【3】
無数の重火器が放つ冷たい鉄の輝きに囲まれながらも、男は微動だにしなかった。
「取引がしたい」
タイタンが、低い声で静かに告げる。
「意図が読めないわね」
オルは薄い唇を冷ややかに歪め、値踏みするように男のアーマーを見つめた。
彼の表情はヘルムに遮られ、窺い知ることはできない。
「お前がガネスから受け取った骨を貰う。代わりに ── 奴をお前に引き渡す」
オルは無言のまま、顎で部下に合図を出した。
奥からカバル兵が持ってきたのは、今にも砂となって崩れそうなボロボロの複数の骨だった。
「これはナンニが持ち帰った物よ。取引が成立していないことくらい、見れば分かるでしょう」
オルは散らばった『ゴミ』を冷酷に見下ろし、虚言は許さないとばかりにタイタンを睨みつける。
「ガネスはエーテルの供給を餌に、エリクスニーたちを従えている。その上、私の支払った前金でウォーカーまで用意したのよ?こんなゴミのために命を賭けるというの? 理由を言いなさい」
周囲を囲むカバル兵の指がトリガーにかかる。
その膠着状態の中で、タイタンは平然と言い放った。
「その骨が格好いいからだ」
「…はぁ?」
引き金を絞りかけていたカバル兵たちも、あまりの回答に言葉を失い、互いに顔を見合わせる。

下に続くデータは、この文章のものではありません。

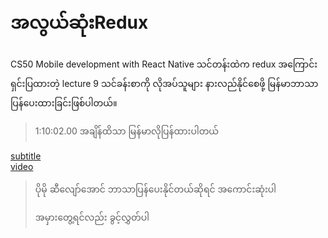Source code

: # အလွယ်ဆုံးRedux 

CS50 Mobile development with React Native သင်တန်းထဲက redux အကြောင်းရှင်းပြထားတဲ့ lecture 9 သင်ခန်းစာကို လိုအပ်သူများ နားလည်နိုင်စေဖို့  မြန်မာဘာသာပြန်ပေးထားခြင်းဖြစ်ပါတယ်။

> 1:10:02.00 အချိန်ထိသာ မြန်မာလိုပြန်ထားပါတယ်

[subtitle](./lecture9-720p-en.ass)  
[video](https://u.pcloud.link/publink/show?code=XZx6nTXZWqinu2MIQXzSo177jMJA6YFMphdk)

> ပိုမို ဆီလျော်အောင် ဘာသာပြန်ပေးနိုင်တယ်ဆိုရင် အကောင်းဆုံးပါ
> 
> အမှားတွေ့ရင်လည်း ခွင့်လွှတ်ပါ

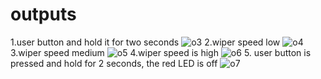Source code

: # outputs
1.user button and hold it for two seconds
![o3](https://user-images.githubusercontent.com/101693748/168217417-1b284083-4926-4428-83ec-35616e8d45ec.png)
2.wiper speed low
![o4](https://user-images.githubusercontent.com/101693748/168217589-8b77bc5a-997d-4c3d-aa89-dcd0a2f80ef6.png)
3.wiper speed medium
![o5](https://user-images.githubusercontent.com/101693748/168217740-451f1216-3e25-4335-938b-f9a6a455ff1d.png)
4.wiper speed is high
![o6](https://user-images.githubusercontent.com/101693748/168217822-8ac362b4-4ec6-4ca6-b2d4-7860e1c78dfc.png)
5. user button is pressed and hold for 2 seconds, the red LED is off
![o7](https://user-images.githubusercontent.com/101693748/168217926-4030e98c-423c-4c11-982a-e6d0d3b361ed.png)
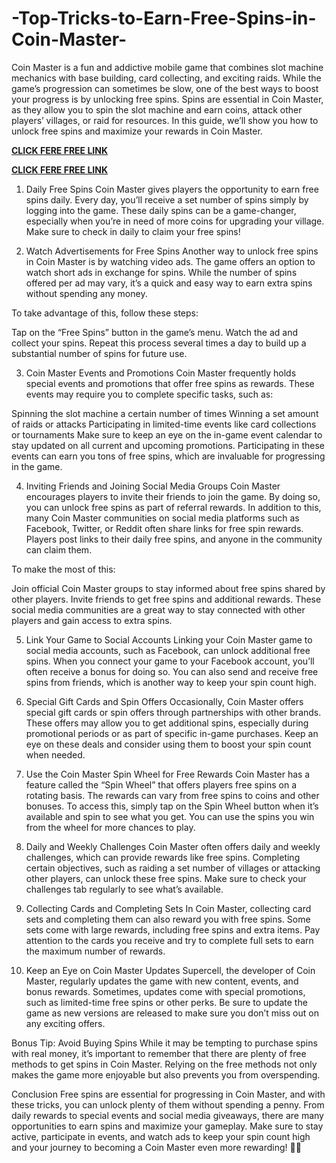 # -Top-Tricks-to-Earn-Free-Spins-in-Coin-Master-
Coin Master is a fun and addictive mobile game that combines slot machine mechanics with base building, card collecting, and exciting raids. While the game’s progression can sometimes be slow, one of the best ways to boost your progress is by unlocking free spins. Spins are essential in Coin Master, as they allow you to spin the slot machine and earn coins, attack other players’ villages, or raid for resources. In this guide, we’ll show you how to unlock free spins and maximize your rewards in Coin Master.

**[CLICK FERE FREE LINK](https://tinyurl.com/coinmastarnew2025)**

**[CLICK FERE FREE LINK](https://tinyurl.com/coinmastarnew2025)**

1. Daily Free Spins
Coin Master gives players the opportunity to earn free spins daily. Every day, you’ll receive a set number of spins simply by logging into the game. These daily spins can be a game-changer, especially when you’re in need of more coins for upgrading your village. Make sure to check in daily to claim your free spins!

2. Watch Advertisements for Free Spins
Another way to unlock free spins in Coin Master is by watching video ads. The game offers an option to watch short ads in exchange for spins. While the number of spins offered per ad may vary, it’s a quick and easy way to earn extra spins without spending any money.

To take advantage of this, follow these steps:

Tap on the “Free Spins” button in the game’s menu.
Watch the ad and collect your spins.
Repeat this process several times a day to build up a substantial number of spins for future use.

3. Coin Master Events and Promotions
Coin Master frequently holds special events and promotions that offer free spins as rewards. These events may require you to complete specific tasks, such as:

Spinning the slot machine a certain number of times
Winning a set amount of raids or attacks
Participating in limited-time events like card collections or tournaments
Make sure to keep an eye on the in-game event calendar to stay updated on all current and upcoming promotions. Participating in these events can earn you tons of free spins, which are invaluable for progressing in the game.

4. Inviting Friends and Joining Social Media Groups
Coin Master encourages players to invite their friends to join the game. By doing so, you can unlock free spins as part of referral rewards. In addition to this, many Coin Master communities on social media platforms such as Facebook, Twitter, or Reddit often share links for free spin rewards. Players post links to their daily free spins, and anyone in the community can claim them.

To make the most of this:

Join official Coin Master groups to stay informed about free spins shared by other players.
Invite friends to get free spins and additional rewards.
These social media communities are a great way to stay connected with other players and gain access to extra spins.

5. Link Your Game to Social Accounts
Linking your Coin Master game to social media accounts, such as Facebook, can unlock additional free spins. When you connect your game to your Facebook account, you’ll often receive a bonus for doing so. You can also send and receive free spins from friends, which is another way to keep your spin count high.

6. Special Gift Cards and Spin Offers
Occasionally, Coin Master offers special gift cards or spin offers through partnerships with other brands. These offers may allow you to get additional spins, especially during promotional periods or as part of specific in-game purchases. Keep an eye on these deals and consider using them to boost your spin count when needed.

7. Use the Coin Master Spin Wheel for Free Rewards
Coin Master has a feature called the “Spin Wheel” that offers players free spins on a rotating basis. The rewards can vary from free spins to coins and other bonuses. To access this, simply tap on the Spin Wheel button when it’s available and spin to see what you get. You can use the spins you win from the wheel for more chances to play.

8. Daily and Weekly Challenges
Coin Master often offers daily and weekly challenges, which can provide rewards like free spins. Completing certain objectives, such as raiding a set number of villages or attacking other players, can unlock these free spins. Make sure to check your challenges tab regularly to see what’s available.

9. Collecting Cards and Completing Sets
In Coin Master, collecting card sets and completing them can also reward you with free spins. Some sets come with large rewards, including free spins and extra items. Pay attention to the cards you receive and try to complete full sets to earn the maximum number of rewards.

10. Keep an Eye on Coin Master Updates
Supercell, the developer of Coin Master, regularly updates the game with new content, events, and bonus rewards. Sometimes, updates come with special promotions, such as limited-time free spins or other perks. Be sure to update the game as new versions are released to make sure you don’t miss out on any exciting offers.

Bonus Tip: Avoid Buying Spins
While it may be tempting to purchase spins with real money, it’s important to remember that there are plenty of free methods to get spins in Coin Master. Relying on the free methods not only makes the game more enjoyable but also prevents you from overspending.

Conclusion
Free spins are essential for progressing in Coin Master, and with these tricks, you can unlock plenty of them without spending a penny. From daily rewards to special events and social media giveaways, there are many opportunities to earn spins and maximize your gameplay. Make sure to stay active, participate in events, and watch ads to keep your spin count high and your journey to becoming a Coin Master even more rewarding! 🎰💎
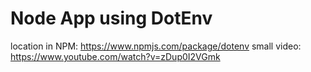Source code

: # Node App using DotEnv

location in NPM: https://www.npmjs.com/package/dotenv
small video: https://www.youtube.com/watch?v=zDup0I2VGmk





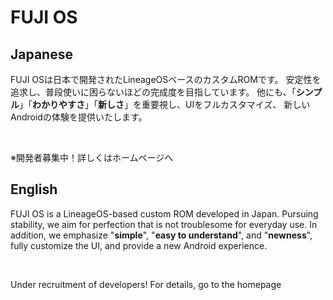 <h1>FUJI OS</h1>
<h2>Japanese</h2>
<p>FUJI OSは日本で開発されたLineageOSベースのカスタムROMです。
安定性を追求し、普段使いに困らないほどの完成度を目指しています。
  他にも、「<strong>シンプル</strong>」「<strong>わかりやすさ</strong>」「<strong>新しさ</strong>」を重要視し、UIをフルカスタマイズ、
新しいAndroidの体験を提供いたします。</p><br>
<p>※開発者募集中！詳しくはホームページへ</p>
<h2>English</h2>
<p>FUJI OS is a LineageOS-based custom ROM developed in Japan. Pursuing stability, we aim for perfection that is not troublesome for everyday use. In addition, we emphasize "<strong>simple</strong>", "<strong>easy to understand</strong>", and "<strong>newness</strong>", fully customize the UI, and provide a new Android experience.</p><br>
<p>Under recruitment of developers! For details, go to the homepage</p>
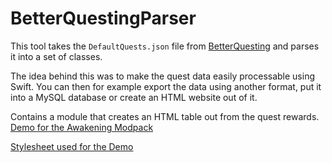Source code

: # BetterQuestingParser

This tool takes the `DefaultQuests.json` file from [BetterQuesting](https://minecraft.curseforge.com/projects/better-questing) and parses it into a set of classes.

The idea behind this was to make the quest data easily processable using Swift.
You can then for example export the data using another format, put it into a MySQL database or create an HTML website out of it.

Contains a module that creates an HTML table out from the quest rewards.
[Demo for the Awakening Modpack](https://jonasfrey.de/awakening/rewards.html)

[Stylesheet used for the Demo](https://gist.github.com/iComputerfreak/b056e5486b91b218e0350904c5849f82)
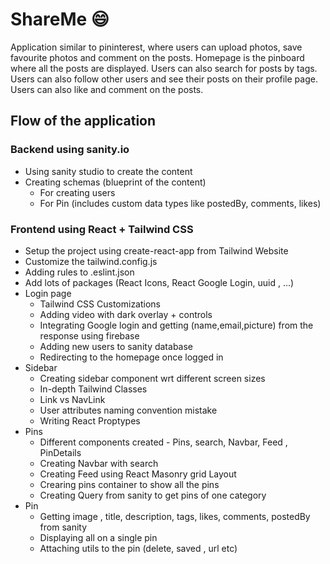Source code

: # ShareMe 😄

Application similar to pininterest, where users can upload photos, save favourite photos and comment on the posts. Homepage is the pinboard where all the posts are displayed. Users can also search for posts by tags. Users can also follow other users and see their posts on their profile page. Users can also like and comment on the posts.

## Flow of the application

### Backend using sanity.io

- Using sanity studio to create the content
- Creating schemas (blueprint of the content)
  - For creating users
  - For Pin (includes custom data types like postedBy, comments, likes)

### Frontend using React + Tailwind CSS

- Setup the project using create-react-app from Tailwind Website
- Customize the tailwind.config.js
- Adding rules to .eslint.json
- Add lots of packages (React Icons, React Google Login, uuid , ...)
- Login page
  - Tailwind CSS Customizations
  - Adding video with dark overlay + controls
  - Integrating Google login and getting (name,email,picture) from the response using firebase
  - Adding new users to sanity database
  - Redirecting to the homepage once logged in
- Sidebar
  - Creating sidebar component wrt different screen sizes
  - In-depth Tailwind Classes
  - Link vs NavLink
  - User attributes naming convention mistake
  - Writing React Proptypes
- Pins
  - Different components created - Pins, search, Navbar, Feed , PinDetails
  - Creating Navbar with search
  - Creating Feed using React Masonry grid Layout
  - Crearing pins container to show all the pins
  - Creating Query from sanity to get pins  of one category
- Pin
  - Getting image , title, description, tags, likes, comments, postedBy from sanity
  - Displaying all on a single pin
  - Attaching utils to the pin (delete, saved , url etc)
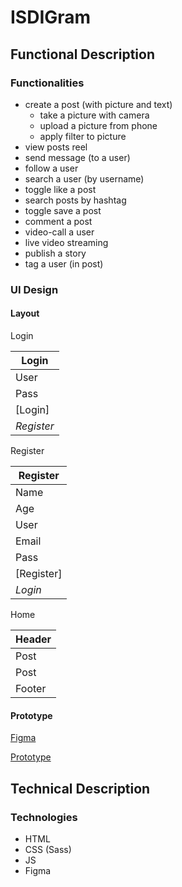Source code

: # ISDIGram

## Functional Description

### Functionalities

- create a post (with picture and text)
    - take a picture with camera
    - upload a picture from phone
    - apply filter to picture
- view posts reel
- send message (to a user)
- follow a user
- search a user (by username)
- toggle like a post
- search posts by hashtag
- toggle save a post
- comment a post
- video-call a user
- live video streaming
- publish a story
- tag a user (in post)

### UI Design

#### Layout

Login

| **Login**   |
|--------|
| User   | 
| Pass   | 
| [Login] |
| _Register_ |

Register

| **Register** |
|--------|
| Name   | 
| Age    | 
| User   |
| Email   | 
| Pass   | 
| [Register] |
| _Login_ |

Home

| Header |
|--------|
| Post   |
| Post   |
| Footer |

#### Prototype

[Figma](https://www.figma.com/file/cw8K38zpv36iQkjQA5fVXC/App?type=design&node-id=0-1&mode=design&t=893BElnIYe0ToB5c-0)

[Prototype](https://www.figma.com/proto/cw8K38zpv36iQkjQA5fVXC/App?type=design&node-id=1-2&t=893BElnIYe0ToB5c-0&scaling=scale-down&page-id=0%3A1&starting-point-node-id=1%3A2)


## Technical Description

### Technologies

- HTML
- CSS (Sass)
- JS
- Figma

「…貴方は自身のファッションのために、命を賭けてこれが必要だと言うのかしら?」
「そう言っている」
オルは呆れ果て、完全に言葉を失った。
ため息をつく気力すら奪われたように、片手で顔を覆っている。
「…好きになさい」
相棒であるゴーストが、即座に骨を光の粒子へとトランスマットし、主と共に部屋を退出していく。
重厚なハッチが閉まった瞬間、ゴーストが興奮気味に浮き上がった。
「流石ですタイタン! あえて愚か者を演じて詮索を避けるなんて!」
「? 何のことだ」
タイタンの返答は、掛け値無しの本心だった。
一方、部屋に残されたオルは、ひどく疲れたように指示をする。
「ナンニ、あのガーディアンに監視を付けなさい。もし、逃げるようなら ── 分かっているわね」
ナンニはその命令を肯定するように、小さくシェルを駆動させてから静かに去って行った。
手を外したオルの顔には、つまらなそうな表情が浮かんでいた。
【4】
「…やはり、私は反対です」
薄暗い外縁の廃墟。ガネスのアジトに程近いその場所。
ゴーストが、手に入れた『報酬』をスキャンしながら不満げに言った。
「見てください、オル・アムラルからガネスへの抗議文を。あの骨はどう見ても…」
「価値のないゴミだ」
タイタンは左腕のガントレットに、ベルトで強引に括り付けられた、不気味に変色した骨を、無骨な指先でなぞった。
「ガネスは骨をゴミだと思った。オル・アムラルはそれを侮辱だと受け取った。この骨の本質に気づいていなかっただけだ」
「だからといって、わざわざ報復を引き受けるだなんて…」
ゴーストはたまらず、主の前に回り込み、電子音を尖らせて言葉を続けた。
「その骨の波形は不穏です。あなたなら希竜の呪いすら飼い慣らせるかもしれません。織目も非常に安定しています。でも…不安です」
タイタンの鋼鉄の拳が、みしりと音を立てて強く握り締められる。
その瞬間、ボロボロのゴミに過ぎなかったはずの骨から、凍りつくような暴力的な暗黒のエネルギーが脈打ち、緑色の無数の『糸』が空間を引き裂くような『刃』を形成した。
「ゴースト、これはビジネス。お互いに損をしない取引だ」
タイタンは驚愕で硬直したゴーストのシェルを拳で優しく小突き、それから淡々と語りかけた。
「雇い主は手を汚すこと無く復讐できる。嘘つきは突き出される。そして俺はアハンカーラの骨をただ同然で手に入れる」
「損はしていない」
ゴーストは言葉を失い、やがて諦めたようにため息交じりの電子音を鳴らした。
「…ええ、今の所は。ガネスを除いてね」
タイタンは左腕の状態を確かめるように、ガントレットをさり気なく、しかし何度も見ている。
その無機質な背中からは、隠しきれない喜びが滲み出ていた。
そういえば、主はいつになく饒舌だった。
「…気に入ったのですか、タイタン」
「ああ」
短く、にべもない返答。
ゴーストは今度こそ、深く大きなため息を吐くしかなかった。